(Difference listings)
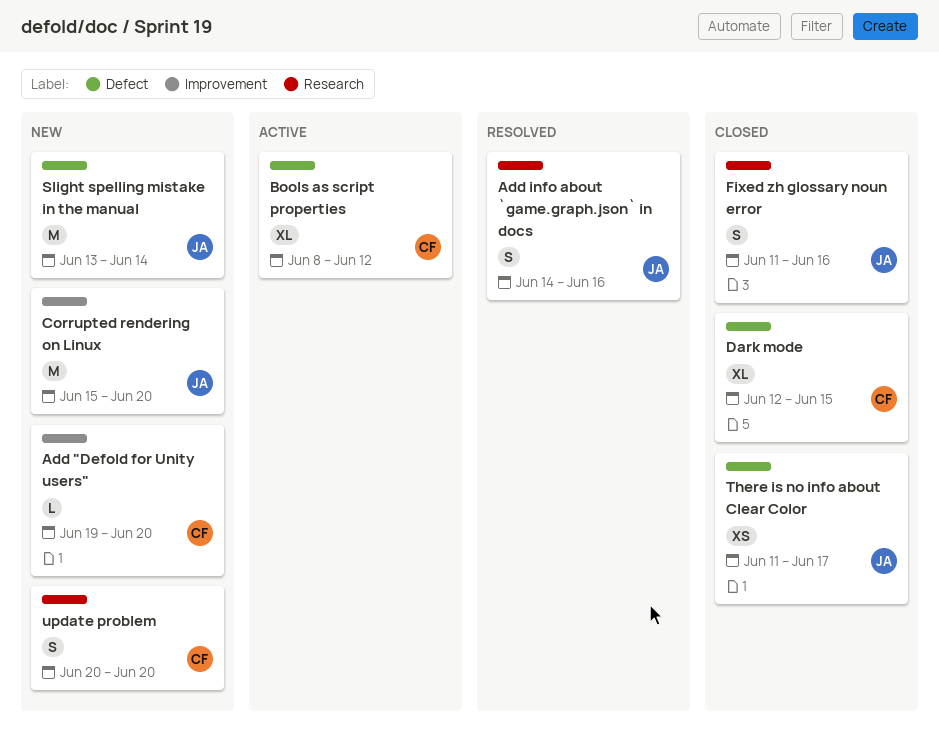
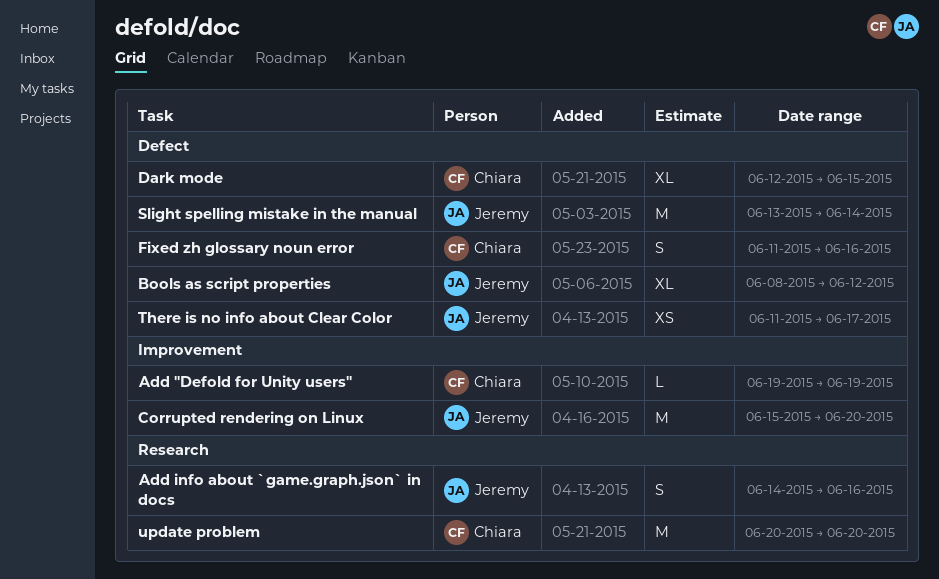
Add "Defold for Unity users", due: Jun 20 -> Jun 19
Bools as script properties, owner: Chiara -> Jeremy
Fixed zh glossary noun error, owner: Jeremy -> Chiara
Fixed zh glossary noun error, label: Research -> Defect
update problem, estimate: S -> M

▸ What this task involves: An exact reproduction of the data is needed, with no pictures included.

▸ Result below:
Add "Defold for Unity users", due: Jun 20 -> Jun 19
Bools as script properties, owner: Chiara -> Jeremy
Fixed zh glossary noun error, owner: Jeremy -> Chiara
Fixed zh glossary noun error, label: Research -> Defect
update problem, estimate: S -> M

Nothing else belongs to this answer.